AUS hosted a lecture today by a doctor who recently spent time in Syria with Doctors Without Borders (MSF). The auditorium ended up being so packed that I got a seat but Jeremy had to stand in the back with a bunch of other people. Here is a summary of what the doctor, a French woman, had to say.
At this time, about two years into the conflict, estimates are that more than 60,000 Syrians have died.
There are now an estimated 2.5 million internally displaced Syrians (meaning they're refugees in their own country).
About 700,000 have become refugees outside the country, in Turkey, Lebanon, and Jordan. (Some of my Syrian students have told me that Iraqis who fled the war in Iraq in the mid-2000s have since fled back to Iraq - not sure if they're included in the refugee numbers. Also, isn't that just about the saddest thing ever?)
In the last six months, they estimate that about 70,000 have been wounded. That's where relief organizations like Doctors Without Borders come in.

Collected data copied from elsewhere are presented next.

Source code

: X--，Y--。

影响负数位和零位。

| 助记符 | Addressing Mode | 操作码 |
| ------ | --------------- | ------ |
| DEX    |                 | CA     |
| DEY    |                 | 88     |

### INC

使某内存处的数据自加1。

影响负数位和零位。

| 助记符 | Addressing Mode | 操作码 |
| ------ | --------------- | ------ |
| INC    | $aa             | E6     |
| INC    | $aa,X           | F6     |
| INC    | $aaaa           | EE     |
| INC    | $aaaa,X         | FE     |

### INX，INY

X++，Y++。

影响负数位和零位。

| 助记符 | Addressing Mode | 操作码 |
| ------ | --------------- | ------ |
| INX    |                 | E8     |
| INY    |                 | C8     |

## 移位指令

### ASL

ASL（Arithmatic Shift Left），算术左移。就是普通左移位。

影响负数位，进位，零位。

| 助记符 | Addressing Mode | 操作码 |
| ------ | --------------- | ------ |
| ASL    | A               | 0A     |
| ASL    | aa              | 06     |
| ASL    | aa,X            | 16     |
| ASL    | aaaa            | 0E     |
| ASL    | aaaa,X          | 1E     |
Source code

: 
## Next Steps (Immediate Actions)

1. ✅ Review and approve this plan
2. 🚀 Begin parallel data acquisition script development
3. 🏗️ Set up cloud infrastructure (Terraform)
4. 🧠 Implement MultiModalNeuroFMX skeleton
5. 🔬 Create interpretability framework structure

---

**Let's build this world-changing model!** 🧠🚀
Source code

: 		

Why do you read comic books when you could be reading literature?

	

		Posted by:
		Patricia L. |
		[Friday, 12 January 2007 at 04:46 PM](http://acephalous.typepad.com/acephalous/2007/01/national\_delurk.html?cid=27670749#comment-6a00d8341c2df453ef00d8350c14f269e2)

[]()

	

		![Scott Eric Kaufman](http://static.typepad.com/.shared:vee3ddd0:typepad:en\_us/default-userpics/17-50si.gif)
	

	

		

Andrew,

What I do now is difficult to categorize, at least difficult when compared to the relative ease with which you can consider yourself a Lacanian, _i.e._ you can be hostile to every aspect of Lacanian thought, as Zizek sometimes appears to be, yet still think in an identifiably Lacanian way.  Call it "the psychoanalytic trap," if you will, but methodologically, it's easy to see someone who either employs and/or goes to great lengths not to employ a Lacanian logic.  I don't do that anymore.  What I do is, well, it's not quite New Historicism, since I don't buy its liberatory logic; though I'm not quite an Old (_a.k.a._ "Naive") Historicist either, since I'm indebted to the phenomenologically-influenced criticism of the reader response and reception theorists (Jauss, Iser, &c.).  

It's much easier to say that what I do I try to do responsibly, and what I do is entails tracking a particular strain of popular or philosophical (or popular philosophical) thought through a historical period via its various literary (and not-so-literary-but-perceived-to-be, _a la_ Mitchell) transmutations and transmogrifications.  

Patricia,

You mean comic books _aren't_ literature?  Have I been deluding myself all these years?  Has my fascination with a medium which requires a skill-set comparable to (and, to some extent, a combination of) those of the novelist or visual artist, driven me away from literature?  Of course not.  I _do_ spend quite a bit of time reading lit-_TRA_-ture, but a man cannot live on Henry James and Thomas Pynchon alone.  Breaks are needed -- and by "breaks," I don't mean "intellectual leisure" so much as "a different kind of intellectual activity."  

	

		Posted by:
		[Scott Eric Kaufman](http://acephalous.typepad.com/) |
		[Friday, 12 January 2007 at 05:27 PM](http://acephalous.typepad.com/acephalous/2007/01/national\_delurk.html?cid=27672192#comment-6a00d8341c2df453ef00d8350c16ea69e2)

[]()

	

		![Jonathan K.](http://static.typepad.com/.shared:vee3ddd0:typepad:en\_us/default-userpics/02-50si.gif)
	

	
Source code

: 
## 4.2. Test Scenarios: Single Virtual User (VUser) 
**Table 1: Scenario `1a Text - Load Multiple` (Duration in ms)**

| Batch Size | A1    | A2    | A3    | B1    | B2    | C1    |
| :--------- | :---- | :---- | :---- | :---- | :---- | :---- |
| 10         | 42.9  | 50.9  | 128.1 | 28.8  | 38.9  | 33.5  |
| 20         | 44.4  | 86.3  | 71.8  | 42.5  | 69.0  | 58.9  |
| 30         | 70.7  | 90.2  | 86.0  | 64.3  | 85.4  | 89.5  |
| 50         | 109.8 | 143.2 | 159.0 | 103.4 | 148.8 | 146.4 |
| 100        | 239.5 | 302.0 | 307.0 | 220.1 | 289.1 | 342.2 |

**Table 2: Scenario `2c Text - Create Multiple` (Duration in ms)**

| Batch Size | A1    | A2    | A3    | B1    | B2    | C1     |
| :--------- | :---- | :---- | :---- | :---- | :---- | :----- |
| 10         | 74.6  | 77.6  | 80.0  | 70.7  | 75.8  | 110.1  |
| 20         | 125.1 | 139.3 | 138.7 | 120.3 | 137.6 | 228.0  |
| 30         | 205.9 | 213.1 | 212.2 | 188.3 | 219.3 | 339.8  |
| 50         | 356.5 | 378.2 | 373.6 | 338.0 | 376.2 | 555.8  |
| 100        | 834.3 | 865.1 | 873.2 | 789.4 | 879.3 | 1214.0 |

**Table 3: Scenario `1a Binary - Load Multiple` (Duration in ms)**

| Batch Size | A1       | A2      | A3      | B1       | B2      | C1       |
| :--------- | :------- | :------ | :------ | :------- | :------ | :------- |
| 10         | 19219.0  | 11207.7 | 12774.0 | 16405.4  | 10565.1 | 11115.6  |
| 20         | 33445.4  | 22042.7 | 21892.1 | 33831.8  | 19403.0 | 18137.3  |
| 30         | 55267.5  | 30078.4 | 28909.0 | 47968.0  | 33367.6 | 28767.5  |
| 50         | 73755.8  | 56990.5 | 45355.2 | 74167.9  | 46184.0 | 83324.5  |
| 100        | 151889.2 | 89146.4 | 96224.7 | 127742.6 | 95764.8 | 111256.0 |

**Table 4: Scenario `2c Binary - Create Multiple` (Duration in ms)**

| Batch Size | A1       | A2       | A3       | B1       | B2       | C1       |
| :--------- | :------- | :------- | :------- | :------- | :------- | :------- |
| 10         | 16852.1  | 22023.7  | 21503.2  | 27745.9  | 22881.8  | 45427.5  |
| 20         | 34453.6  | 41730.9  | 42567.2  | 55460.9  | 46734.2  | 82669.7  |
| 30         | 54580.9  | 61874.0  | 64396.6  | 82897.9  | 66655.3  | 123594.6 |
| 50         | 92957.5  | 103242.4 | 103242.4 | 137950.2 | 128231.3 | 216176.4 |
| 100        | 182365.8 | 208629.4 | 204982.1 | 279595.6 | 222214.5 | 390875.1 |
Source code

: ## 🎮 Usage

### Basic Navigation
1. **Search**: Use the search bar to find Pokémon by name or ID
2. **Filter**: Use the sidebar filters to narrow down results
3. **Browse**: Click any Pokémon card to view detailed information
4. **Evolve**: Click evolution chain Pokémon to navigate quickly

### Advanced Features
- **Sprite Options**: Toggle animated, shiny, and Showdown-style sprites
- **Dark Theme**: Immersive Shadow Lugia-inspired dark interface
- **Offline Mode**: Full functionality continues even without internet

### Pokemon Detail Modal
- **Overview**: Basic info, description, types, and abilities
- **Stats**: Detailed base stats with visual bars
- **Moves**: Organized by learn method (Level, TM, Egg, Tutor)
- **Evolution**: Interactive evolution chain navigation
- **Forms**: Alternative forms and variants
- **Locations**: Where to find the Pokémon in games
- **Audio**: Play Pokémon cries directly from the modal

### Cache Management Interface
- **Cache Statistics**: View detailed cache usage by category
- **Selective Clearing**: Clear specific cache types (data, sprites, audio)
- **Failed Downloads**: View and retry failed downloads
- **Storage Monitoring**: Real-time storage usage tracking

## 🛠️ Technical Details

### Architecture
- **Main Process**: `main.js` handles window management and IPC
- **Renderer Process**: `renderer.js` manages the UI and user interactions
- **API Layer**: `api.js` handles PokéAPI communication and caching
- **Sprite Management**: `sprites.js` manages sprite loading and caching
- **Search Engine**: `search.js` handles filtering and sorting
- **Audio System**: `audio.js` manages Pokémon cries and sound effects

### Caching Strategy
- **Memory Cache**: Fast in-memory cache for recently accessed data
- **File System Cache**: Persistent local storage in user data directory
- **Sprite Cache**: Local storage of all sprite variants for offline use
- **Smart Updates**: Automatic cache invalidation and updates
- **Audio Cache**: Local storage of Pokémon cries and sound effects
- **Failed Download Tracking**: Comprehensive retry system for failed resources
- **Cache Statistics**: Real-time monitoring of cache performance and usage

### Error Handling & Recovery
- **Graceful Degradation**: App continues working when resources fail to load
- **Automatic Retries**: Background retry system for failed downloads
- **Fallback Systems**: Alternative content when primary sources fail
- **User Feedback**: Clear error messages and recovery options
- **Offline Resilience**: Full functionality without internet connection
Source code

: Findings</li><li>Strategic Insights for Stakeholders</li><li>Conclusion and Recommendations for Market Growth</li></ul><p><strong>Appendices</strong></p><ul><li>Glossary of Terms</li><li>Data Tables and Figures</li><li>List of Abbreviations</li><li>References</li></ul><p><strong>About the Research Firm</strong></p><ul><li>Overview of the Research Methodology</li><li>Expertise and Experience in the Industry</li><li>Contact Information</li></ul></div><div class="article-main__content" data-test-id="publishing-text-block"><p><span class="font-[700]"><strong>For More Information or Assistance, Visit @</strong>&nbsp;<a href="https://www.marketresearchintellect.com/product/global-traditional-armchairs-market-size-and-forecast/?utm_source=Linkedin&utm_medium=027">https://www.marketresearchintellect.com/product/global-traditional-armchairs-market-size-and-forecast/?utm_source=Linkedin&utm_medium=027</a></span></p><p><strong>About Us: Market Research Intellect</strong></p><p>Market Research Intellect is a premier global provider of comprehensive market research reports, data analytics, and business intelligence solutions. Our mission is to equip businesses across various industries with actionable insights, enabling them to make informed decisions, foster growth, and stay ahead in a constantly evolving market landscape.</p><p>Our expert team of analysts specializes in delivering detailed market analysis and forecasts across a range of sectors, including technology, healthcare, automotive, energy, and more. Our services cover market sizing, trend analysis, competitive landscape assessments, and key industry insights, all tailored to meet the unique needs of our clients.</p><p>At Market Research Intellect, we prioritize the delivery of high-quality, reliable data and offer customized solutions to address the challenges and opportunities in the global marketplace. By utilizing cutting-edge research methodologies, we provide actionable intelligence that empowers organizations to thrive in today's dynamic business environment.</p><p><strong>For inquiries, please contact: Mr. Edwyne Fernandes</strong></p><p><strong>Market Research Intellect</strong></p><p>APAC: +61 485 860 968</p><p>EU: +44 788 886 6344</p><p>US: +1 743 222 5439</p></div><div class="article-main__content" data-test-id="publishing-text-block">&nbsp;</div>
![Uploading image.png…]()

Some of the challenges DWB/MSF faces is that hospitals and medical staff are often targeted and destroyed/killed (by which side(s), she didn't say). So Syrians are less and less able to provide their own medical support personnel, organizations, facilities, and supplies, which makes them more dependent on outside sources such as DWB/MSF. During the conflict, as field hospitals become the norm, secondary problems such as increased antibiotic resistance arise. With antibiotics available only erratically, and with administration/prescription of them left to irregular circumstances, DWB/MSF is finding that there are more and more people whose injuries they cannot treat effectively with antibiotics. This is above and beyond the more mundane awful conditions they are facing, like having their work areas bombed or having fewer and fewer actual hospitals to operate out of.
Within Syria, about two-thirds of the country are under government control. Into these areas, only government-approved relief organizations are allowed, and all that relief must be funneled through the Syrian Red Crescent. The SRC is overwhelmed and so the aid doesn't get out as quickly as it should, but there is no viable work-around at this time.
In areas (about one-third of the country) controlled by the FSA, access is more "open," but also more difficult because aid workers must cross into the country illegally (I guess that's where the "WB" part of "DWB" comes in handy). Aid workers such as those working with DWB must depend on the assets and help of local residents as well as outside allies, and they often operate within the FSA's field hospitals or they establish their own in private residences. Which, at that point, are no longer private. DWB guards its impartiality carefully, so even something as necessary, urgent, and seemingly simple as selecting a home for a makeshift hospital can be fraught with unintended implications. This complicates the process of helping people.
Security is constantly an issue for DWB. They are always balancing their desire to help and the needs of the people with the very real risks in the country. She spoke of the unpredictability of air attacks and how one place could be safe one day and deadly the next.
During the Q&A period, someone asked if they paid attention to which side's people they were treating. She said as a rule, they do not ask if someone is a rebel or a government fighter or whatever. That's not their job. However, she spoke of one difficult case where they were brought an individual who had been tortured. The person who dropped him/her (she didn't say) off was the one responsible for the torturing, and somehow it became clear that after the doctors were done fixing up the patient, the torturing would continue. She said they did not at first know what to do in such a situation, but ended up treating the person anyway because that was their duty as doctors.
Someone else asked if the people she treated had a message for the outside world, and that was the most heartbreaking part: "Help us." She said that many Syrians expected the same support as Libya received during their revolution, and obviously that hasn't happened. As more time passes, even those Syrians who are untouched by physical injury are becoming more and more traumatized by the constant bombing, street fighting, and snipers.
It was a great talk, even if it left me feeling pretty awful. Still, I'm glad to get the chance to hear accounts like this so I can understand the situation better - and know that there are people doing a lot to help ease the suffering in Syria.